The petition did not accomplish much, as the debate went ahead without Kucinich. In any event, it is very difficult to argue that pre-set qualification rules, such as those employed by ABCNews, somehow violate equal-time rules.

Jonathan F.:
I guess that depends how long before the debate those rules were "pre-set," and how unreasonable or manipulated they seem to be. I suppose you could have a rule that any candidate polling above 15% or below 13% nationally will be in the debate, but if you set it the day before the debate and there's someone at 14%, that will look pretty bad.
1.6.2008 12:08pm
Smokey:
This is something that Dennis really needs!
1.6.2008 6:25pm
Eug007:
You don't try to impeach war criminal and get away with it. There got to be some punishment our fourth branch can bring against unruly congressman.
1.6.2008 6:26pm
Dilan Esper (mail) (www):
Actually, one argument the Kuciniches of the world might have is that the rules get waived when they want a particular candidate IN the debate. So they aren't hard and fast but rather are excuses to keep out whatever minor candidate they are afraid of. (See also Ron Paul.)

That said, nobody has a right to participate in anything. If ABC wants to put certain people on the stage and not other people, that's their call. And in truth, putting too many people on the stage reduces the possibility of a good substantive debate, because there are strict limits imposed on each candidate's ability to talk.

And I say this as someone with a lot of sympathy for Kucinich's positions on the merits.
1.6.2008 8:16pm
Paul Karl Lukacs (mail) (www):
Many countries have a similar policy that denies media access to political parties which control less than 51% of the seats in Parliament.
1.6.2008 9:39pm
KeithK (mail):
I agree with Dilan that no one has a right to participate in anything. But couldn't some choices be construed as a contribution to some candidates? Let's say ABC only wanted to put Obama and Clinton on the stage saying that this made for the most useful debate for viewers. Edwards could reasonably say this was free advertising for Obama and Clinton. Sure there's a media exemption to campaign finance rules but when does it cross the line?
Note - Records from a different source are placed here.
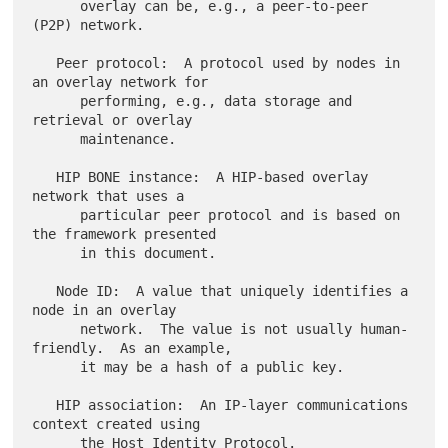
      overlay can be, e.g., a peer-to-peer 
(P2P) network.

   Peer protocol:  A protocol used by nodes in 
an overlay network for

      performing, e.g., data storage and 
retrieval or overlay

      maintenance.

   HIP BONE instance:  A HIP-based overlay 
network that uses a

      particular peer protocol and is based on 
the framework presented

      in this document.

   Node ID:  A value that uniquely identifies a 
node in an overlay

      network.  The value is not usually human-
friendly.  As an example,

      it may be a hash of a public key.

   HIP association:  An IP-layer communications 
context created using

      the Host Identity Protocol.
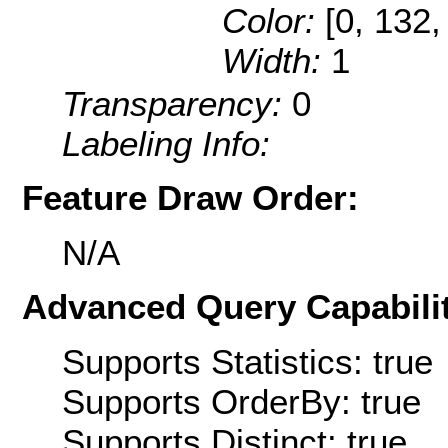
Color:
[0, 132,
Width:
1
Transparency:
0
Labeling Info:
Feature Draw Order:
N/A
Advanced Query Capabilit
Supports Statistics: true
Supports OrderBy: true
Supports Distinct: true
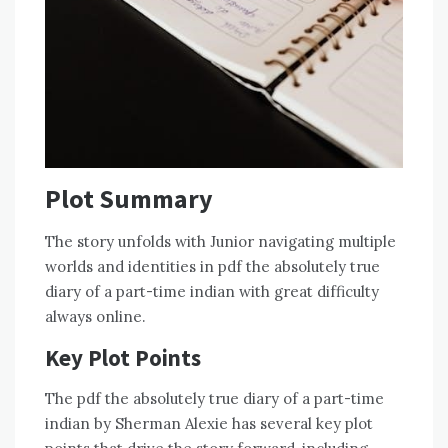
Plot Summary
The story unfolds with Junior navigating multiple
worlds and identities in pdf the absolutely true
diary of a part-time indian with great difficulty
always online.
Key Plot Points
The pdf the absolutely true diary of a part-time
indian by Sherman Alexie has several key plot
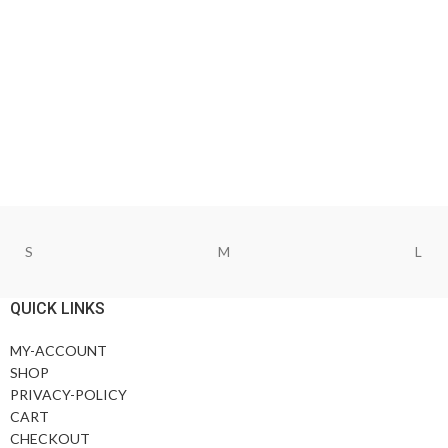
S
M
L
QUICK LINKS
MY-ACCOUNT
SHOP
PRIVACY-POLICY
CART
CHECKOUT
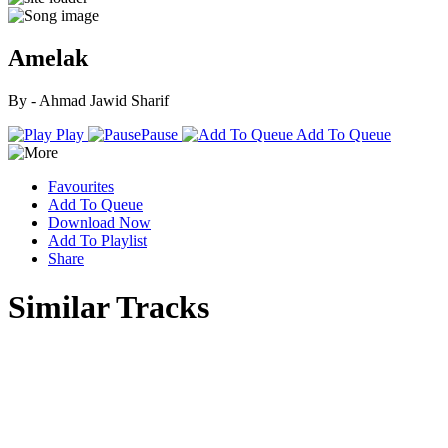
Amelak
By - Ahmad Jawid Sharif
Play
Pause
Add To Queue
Favourites
Add To Queue
Download Now
Add To Playlist
Share
Similar Tracks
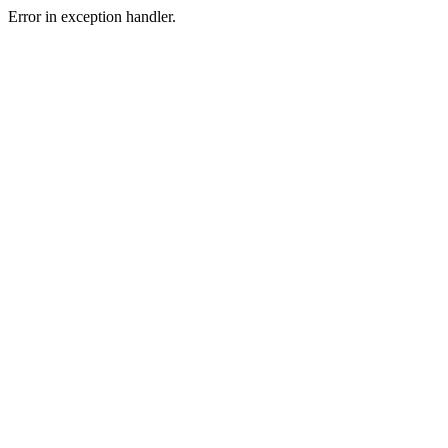
Error in exception handler.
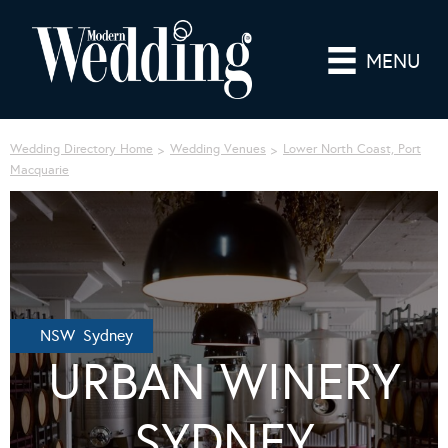
MENU
Wedding Directory Home
Wedding Venues
Lower North Coast, Port
Macquarie
NSW Sydney
URBAN WINERY
SYDNEY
Personally I think ABC and other media outlets should have an unfettered right to do what it wants. But then I think George Soros and Rupert Murdoch each have a right to write a $100 million check to finance a candidate's campaign.
1.7.2008 1:56pm
dwlawson (www):

This is something that Dennis really needs!


I'm certainly no Kucinich fan and I don't believe that space aliens have visited, but I don't care for how much flack people have given him over his stating he saw a UFO.

Does no one know what UFO means? It doesn't necessarily mean space alien. It simply means you saw something flying in the air that you couldn't identify.

His statement is perfectly accurate and no indicator of whether he is a UFO kook or simply just a bit smarter than the average political commentator.